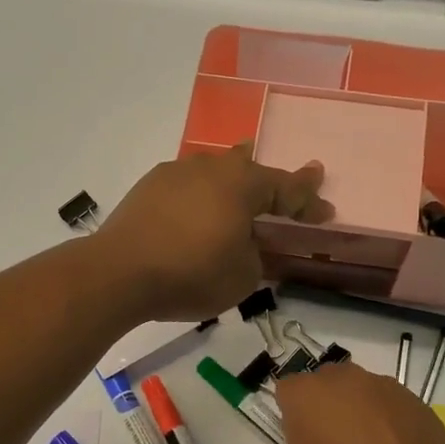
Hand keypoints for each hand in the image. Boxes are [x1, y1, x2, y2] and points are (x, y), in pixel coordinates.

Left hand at [93, 144, 332, 321]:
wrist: (118, 273)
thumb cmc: (191, 274)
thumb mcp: (242, 276)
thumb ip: (256, 256)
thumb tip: (248, 245)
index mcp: (242, 185)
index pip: (286, 189)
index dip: (308, 201)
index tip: (326, 210)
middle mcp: (211, 169)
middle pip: (249, 166)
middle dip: (271, 178)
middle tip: (290, 182)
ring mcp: (175, 173)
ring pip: (214, 170)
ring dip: (232, 180)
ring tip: (241, 181)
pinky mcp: (148, 187)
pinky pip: (187, 184)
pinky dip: (200, 194)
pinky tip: (196, 205)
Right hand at [252, 362, 444, 443]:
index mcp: (307, 393)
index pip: (286, 390)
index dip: (288, 416)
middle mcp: (346, 379)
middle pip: (325, 385)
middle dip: (323, 409)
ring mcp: (387, 388)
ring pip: (361, 394)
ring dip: (358, 414)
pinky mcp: (419, 404)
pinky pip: (393, 409)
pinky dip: (390, 425)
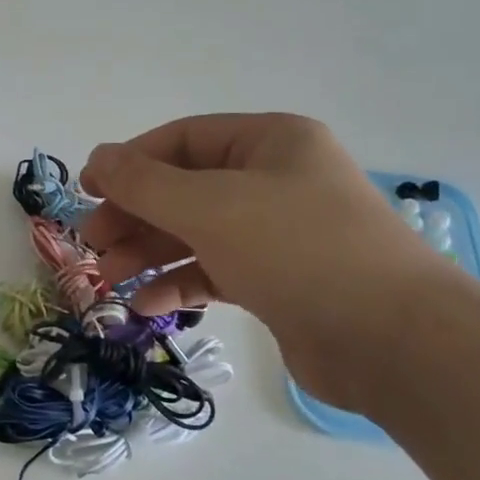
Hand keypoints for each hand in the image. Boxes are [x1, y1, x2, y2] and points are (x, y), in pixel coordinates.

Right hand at [80, 114, 455, 411]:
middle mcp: (275, 180)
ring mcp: (278, 233)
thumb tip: (98, 156)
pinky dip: (180, 284)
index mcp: (270, 142)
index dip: (130, 161)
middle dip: (135, 215)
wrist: (392, 339)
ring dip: (150, 253)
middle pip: (185, 188)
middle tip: (92, 244)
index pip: (183, 139)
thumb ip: (145, 182)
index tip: (87, 190)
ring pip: (197, 233)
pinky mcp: (278, 281)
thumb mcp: (211, 206)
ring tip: (107, 279)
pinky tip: (146, 306)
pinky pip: (216, 271)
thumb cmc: (298, 250)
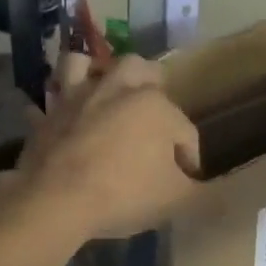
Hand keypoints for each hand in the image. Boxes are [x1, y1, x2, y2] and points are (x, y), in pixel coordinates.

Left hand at [6, 53, 201, 241]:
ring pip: (84, 64)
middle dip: (151, 84)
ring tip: (102, 90)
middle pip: (139, 70)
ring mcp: (77, 98)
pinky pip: (47, 101)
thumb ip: (202, 195)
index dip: (189, 156)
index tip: (185, 180)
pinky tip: (57, 116)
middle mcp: (116, 89)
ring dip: (95, 72)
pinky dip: (53, 106)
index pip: (185, 130)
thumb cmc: (124, 194)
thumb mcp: (175, 201)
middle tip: (153, 111)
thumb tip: (220, 196)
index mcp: (155, 106)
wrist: (56, 199)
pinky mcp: (46, 115)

▶ What you should do
Omit all pictures and repeat the rest of the records verbatim.

▶ Written solution
Hand keypoints for each hand in the image. Boxes are [x1, y1, x2, y2] and points are (x, y), in pixel coordinates.

Left hand at [93, 144, 332, 321]:
wrist: (118, 273)
thumb cmc: (191, 274)
thumb mcp: (242, 276)
thumb ip: (256, 256)
thumb tip: (248, 245)
index mcp: (242, 185)
index pip: (286, 189)
index dip: (308, 201)
index tip: (326, 210)
middle mcp: (211, 169)
middle pip: (249, 166)
middle dip: (271, 178)
middle tip: (290, 182)
ring mcp: (175, 173)
ring pip: (214, 170)
ring dip: (232, 180)
ring tip: (241, 181)
pinky mcp: (148, 187)
pinky pip: (187, 184)
pinky dip: (200, 194)
pinky tip: (196, 205)
Right hand at [252, 362, 444, 443]:
index mcp: (307, 393)
index pip: (286, 390)
index dip: (288, 416)
middle mcp: (346, 379)
middle pip: (325, 385)
middle dip: (323, 409)
ring mcp: (387, 388)
ring pip: (361, 394)
ring dip: (358, 414)
pinky mcp: (419, 404)
pinky pip: (393, 409)
pinky dip: (390, 425)
Hand keypoints for each hand in the image. Boxes are [x1, y1, x2, y2] and points are (x, y), in pixel coordinates.

Right hand at [80, 114, 455, 411]:
middle mcp: (275, 180)
ring mcp: (278, 233)
thumb tip: (98, 156)
pinky dip: (180, 284)
index mcp: (270, 142)
index dip: (130, 161)
middle dip: (135, 215)
wrist: (392, 339)
ring dip: (150, 253)
middle pip: (185, 188)
middle tip: (92, 244)
index pip: (183, 139)
thumb ip: (145, 182)
index tip: (87, 190)
ring pip: (197, 233)
pinky mcp: (278, 281)
thumb mcp: (211, 206)
ring tip: (107, 279)
pinky tip: (146, 306)
pinky pip: (216, 271)
thumb cmc: (298, 250)
Hand keypoints for each hand in the image. Boxes are [x1, y1, x2, y2] and points are (x, y), in pixel coordinates.

Left hand at [6, 53, 201, 241]:
ring pip: (84, 64)
middle dip: (151, 84)
ring tip: (102, 90)
middle pip: (139, 70)
ring mcp: (77, 98)
pinky pip: (47, 101)
thumb ip: (202, 195)
index dip: (189, 156)
index tip: (185, 180)
pinky tip: (57, 116)
middle mcp: (116, 89)
ring dip: (95, 72)
pinky dip: (53, 106)
index pip: (185, 130)
thumb cmc: (124, 194)
thumb mcp: (175, 201)
middle tip: (153, 111)
thumb tip: (220, 196)
index mcp: (155, 106)
wrist: (56, 199)
pinky mcp: (46, 115)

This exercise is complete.